Visa changes to benefit international students
In welcome news for international students many of whom are stranded offshore due to the coronavirus-induced border restrictions,
The federal government has announced a raft of changes to visa arrangements to prop up Australia’s position as a destination for international students.
There are five major changes that will impact students who are currently in and outside the country.
Announcing the changes, acting minister for immigration, Alan Tudge said the changes will provide “assurance” to international students already in Australia and those who haven’t been able to travel due to COVID-19 border closures.
“These measures back the international education sector – our fourth-largest export sector – and will assist its recovery,” Mr Tudge said.
He said the changes were aimed at limiting the impact of the COVID-19 pandemic on international students – a cohort of visa holders that contribute $40 billion annually and support 250,000 jobs:
The government says it will recommence the granting student visas to new students meaning that when borders will re-open, students will already have visas and they will be able to make arrangements to travel.
International students will be able to lodge a further student visa application free of charge if they are unable to complete their studies within their original visa validity due to COVID-19.

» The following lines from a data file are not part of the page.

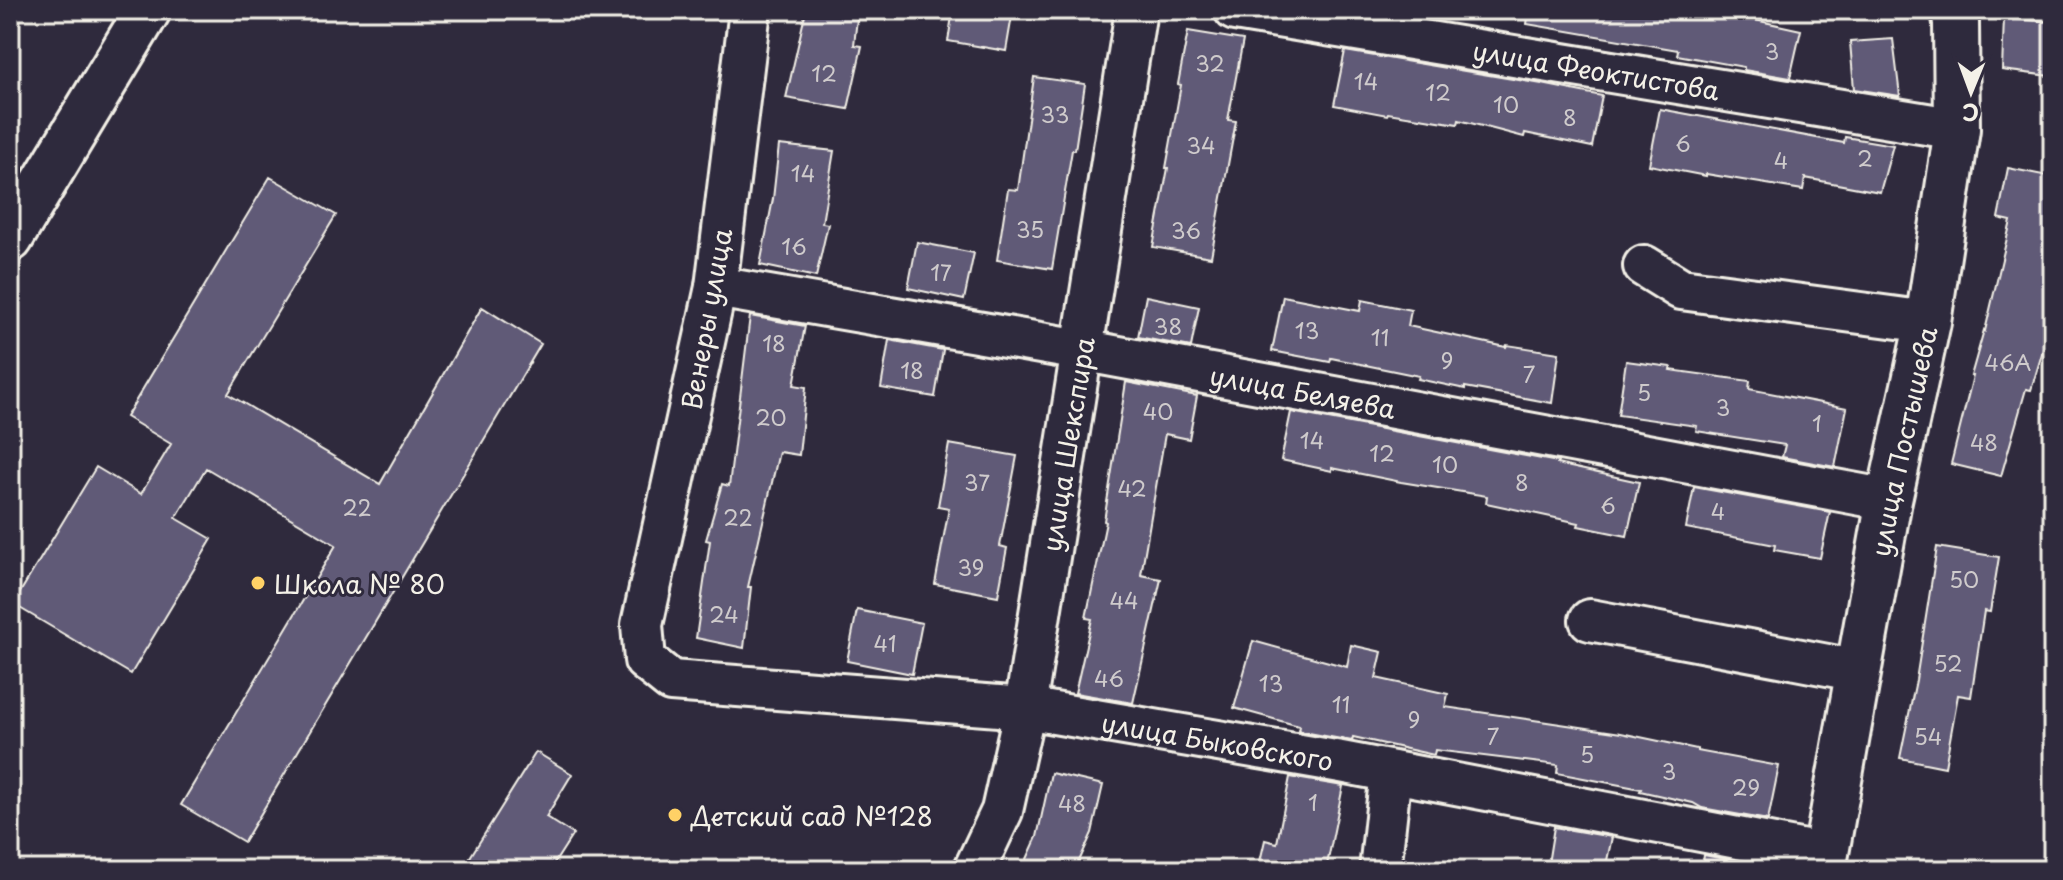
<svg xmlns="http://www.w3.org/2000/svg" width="2063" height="880" font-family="'Playpen Sans',sans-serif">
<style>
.building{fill:#605a77;stroke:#f4f1e8;stroke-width:2}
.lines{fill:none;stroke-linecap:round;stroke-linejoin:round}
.street-casing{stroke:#f4f1e8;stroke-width:46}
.secondary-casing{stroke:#f4f1e8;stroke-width:50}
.street{stroke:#2f2a3d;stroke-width:40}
.secondary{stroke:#2f2a3d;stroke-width:44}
.poi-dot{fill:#ffd166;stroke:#2f2a3d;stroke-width:3}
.labels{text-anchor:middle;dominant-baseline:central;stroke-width:6;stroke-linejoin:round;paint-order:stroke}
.number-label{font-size:22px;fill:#cfcbcc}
.street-label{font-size:26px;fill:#f4f1e8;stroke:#2f2a3d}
.poi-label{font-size:26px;fill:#f4f1e8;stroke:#2f2a3d;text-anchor:start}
</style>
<rect width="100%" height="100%" fill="#2f2a3d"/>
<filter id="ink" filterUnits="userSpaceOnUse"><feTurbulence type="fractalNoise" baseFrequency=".0125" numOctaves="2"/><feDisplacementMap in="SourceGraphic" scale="16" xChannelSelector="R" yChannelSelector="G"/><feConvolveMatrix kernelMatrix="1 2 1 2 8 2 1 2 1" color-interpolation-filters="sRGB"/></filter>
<g filter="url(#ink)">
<!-- building -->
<path class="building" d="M806,10H858L854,45L862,46L848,109L786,98Z
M953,10H1013L1006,51L948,41Z
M1529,10H1732V15L1801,30L1790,78L1744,70V67L1677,55L1678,50L1527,24Z
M2004,18L2053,22L2050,76L2002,70Z
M1188,31L1243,40L1228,120L1236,121L1211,257L1153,247L1168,168H1166L1181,85L1178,84Z
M1893,39L1900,96L1854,89L1850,42Z
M1345,51L1542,84L1602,96L1592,147L1525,133L1524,137L1459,120L1458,124L1388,113L1387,115L1334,105Z
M1034,77L1085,84L1075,150H1072L1052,269L997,260L1008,189L1018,190Z
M1660,109L1844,143L1845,137L1893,145L1880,192L1805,178L1803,190L1706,174V176L1649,165Z
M779,145L834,151L822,223L828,224L816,277L760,265L773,199Z
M2008,168L2053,177V304L2044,347L2031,390L2026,389L2001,476L1951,464L1973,376H1971L1984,330L1985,331L2011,221L1998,218Z
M270,177L336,215L228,394L380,484L482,307L541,344L244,842L181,805L336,545L206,468L176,518L212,539L131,674L13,604L96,467L141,494L171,444L126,417Z
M917,242L974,253L964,300L908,288Z
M1146,296L1199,307L1191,347L1138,337Z
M1283,296L1360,311L1362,300L1411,310L1408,326L1506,347L1507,345L1559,353L1552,403L1465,387V389L1418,379L1419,376L1331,358L1330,362L1272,351Z
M750,316L805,326L794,385L806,387L799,455L779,452L748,587H751L744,648L696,638L710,541L706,540L722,484L729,486Z
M889,340L943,350L935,397L881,388Z
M1626,361L1671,367L1670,370L1750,381L1749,389L1847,408L1835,467L1782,457L1785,445L1696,431L1697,426L1618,415Z
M1126,382L1197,396L1189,439L1165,434L1141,575L1161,579L1133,703L1075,693L1092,619L1086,618L1106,522L1104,521Z
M1291,412L1558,462L1557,464L1639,482L1627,536L1578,526L1579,523L1486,503L1487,496L1401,482L1332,468V471L1281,460Z
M949,444L1017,456L1000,546L1007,548L998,596L935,584L949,508L938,506Z
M1694,487L1830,512L1820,558L1774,550L1775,545L1686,528Z
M1937,547L1999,557L1990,612L1984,611L1971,697L1958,695L1945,767L1900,758L1916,680Z
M857,610L922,623L912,674L847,661Z
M1253,641L1347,667L1351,645L1382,652L1376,678L1448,694L1445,707L1621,733L1697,749V751L1779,766L1768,820L1702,808L1693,803L1640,791L1641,789L1557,773L1558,765L1435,750L1434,755L1353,737L1352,741L1298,731L1299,726L1234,708Z
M536,752L572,774L546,817L573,834L550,870H462Z
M1051,773L1103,785L1092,833L1075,870H1022L1037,837Z
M1290,777L1343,786L1326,870H1258L1265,840L1277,843Z
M1554,827L1612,837L1605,870H1547Z
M1704,855L1759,866L1758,870H1702Z"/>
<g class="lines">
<!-- street casing -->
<g class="street-casing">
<g id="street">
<path id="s1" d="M750,10L716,287L642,625L645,660L671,681L1025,708L1341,762L1826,855"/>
<path id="s2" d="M1235,10L1957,129"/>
<path d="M1644,266L1681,289L1928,322"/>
<path id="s3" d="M716,287L1081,350L1889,500"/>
<path d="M1590,620L1859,671"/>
<path id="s4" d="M974,870L1002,811L1025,708L1136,10"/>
<path d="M1380,870L1391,772"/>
</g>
</g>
<!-- secondary casing -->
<g class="secondary-casing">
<g id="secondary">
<path d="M10,239L148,10"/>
<path id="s5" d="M1823,870L1889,500L1928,322L1957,129L1956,23L1954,10"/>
</g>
</g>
<!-- street -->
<use href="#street" class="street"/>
<!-- secondary -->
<use href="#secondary" class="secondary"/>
</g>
</g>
<!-- markers -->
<g class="poi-dot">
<circle cx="258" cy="583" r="8"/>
<circle cx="675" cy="815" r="8"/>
</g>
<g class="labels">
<!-- number labels -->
<g class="number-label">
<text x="1772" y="50">3</text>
<text x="1210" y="62">32</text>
<text x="824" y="72">12</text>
<text x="1366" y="80">14</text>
<text x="1438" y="91">12</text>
<text x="1506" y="103">10</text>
<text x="1055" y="113">33</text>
<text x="1570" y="116">8</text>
<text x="1683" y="142">6</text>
<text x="1201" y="144">34</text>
<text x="1865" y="157">2</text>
<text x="1781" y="159">4</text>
<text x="803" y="172">14</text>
<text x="1030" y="228">35</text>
<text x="1186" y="229">36</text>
<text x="794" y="245">16</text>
<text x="941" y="271">17</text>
<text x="1168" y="325">38</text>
<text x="1307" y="329">13</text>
<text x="1380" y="336">11</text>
<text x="774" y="342">18</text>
<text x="1447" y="359">9</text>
<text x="2008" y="361">46А</text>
<text x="912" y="369">18</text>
<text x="1529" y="373">7</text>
<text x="1644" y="391">5</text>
<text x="1723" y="406">3</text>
<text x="1158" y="410">40</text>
<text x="771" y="416">20</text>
<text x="1817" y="422">1</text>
<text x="1312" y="439">14</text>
<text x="1984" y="441">48</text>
<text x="1382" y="452">12</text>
<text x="1445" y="463">10</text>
<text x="977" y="481">37</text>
<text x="1522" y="481">8</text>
<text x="1132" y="487">42</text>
<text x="1608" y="504">6</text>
<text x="357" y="506">22</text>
<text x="1718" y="510">4</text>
<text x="738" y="516">22</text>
<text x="971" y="566">39</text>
<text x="1964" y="578">50</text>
<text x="1124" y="599">44</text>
<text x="724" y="613">24</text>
<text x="885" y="642">41</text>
<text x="1948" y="662">52</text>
<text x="1109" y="677">46</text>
<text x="1271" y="682">13</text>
<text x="1341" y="703">11</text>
<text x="1414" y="718">9</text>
<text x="1493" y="735">7</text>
<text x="1928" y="735">54</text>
<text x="1587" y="753">5</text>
<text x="1669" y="770">3</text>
<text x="1746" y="786">29</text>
<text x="1313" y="801">1</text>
<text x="1072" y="802">48</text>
</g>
<!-- street labels -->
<g class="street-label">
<text stroke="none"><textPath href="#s2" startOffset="366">улица Феоктистова</textPath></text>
<text transform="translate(706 319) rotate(-80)">Венеры улица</text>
<text stroke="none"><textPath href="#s3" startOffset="596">улица Беляева</textPath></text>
<text stroke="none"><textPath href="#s5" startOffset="436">улица Постышева</textPath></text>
<text stroke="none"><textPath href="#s4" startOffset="438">улица Шекспира</textPath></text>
<text stroke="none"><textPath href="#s1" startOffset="1244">улица Быковского</textPath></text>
</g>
<!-- poi labels -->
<g class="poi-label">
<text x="274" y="583">Школа № 80</text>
<text x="691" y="815">Детский сад №128</text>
</g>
</g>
<!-- margin -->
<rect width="2063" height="880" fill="none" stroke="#2f2a3d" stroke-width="40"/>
<rect x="20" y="20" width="2023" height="840" fill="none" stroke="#f4f1e8" stroke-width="3" filter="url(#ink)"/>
<!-- north arrow -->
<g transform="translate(1971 92) rotate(181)" stroke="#2f2a3d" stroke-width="6" paint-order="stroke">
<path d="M0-6L14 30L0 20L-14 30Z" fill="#f4f1e8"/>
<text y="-12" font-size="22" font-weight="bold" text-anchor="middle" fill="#f4f1e8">С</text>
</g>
</svg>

Also, current student visa holders studying online outside Australia due to COVID-19 will be able to use that study to count towards the Australian study requirement for a post-study work visa.
And graduates who held a student visa will be eligible to apply for a post-study work visa outside Australia if they are unable to return due to COVID-19.
Also, extra time will be given for applicants to provide English language results where COVID-19 has disrupted access to these services.
Minister Tudge said that the government has been guided by the principles that the health of Australians is key, “but the international students should not be further disadvantaged by COVID-19”.
But the minister did not provide a specific timeline indicating when the international students will be able to return to the country, amid speculations that the pilots initiated by universities across the country have been abandoned.
The initiatives come as university workers are bracing for more than 30,000 job losses as the COVID-19 pandemic devastates foreign student enrolments.
Peak industry association Universities Australia has previously warned that 21,000 full-time university jobs are at risk, with major universities like the University of New South Wales (493 job losses), Monash (277), and Melbourne (300) already putting a number on likely losses.
But other estimates says the 21,000 figure doesn’t include casuals, many of whom lost their jobs when the pandemic hit. If casuals are included, the figure could be as high as 30,000.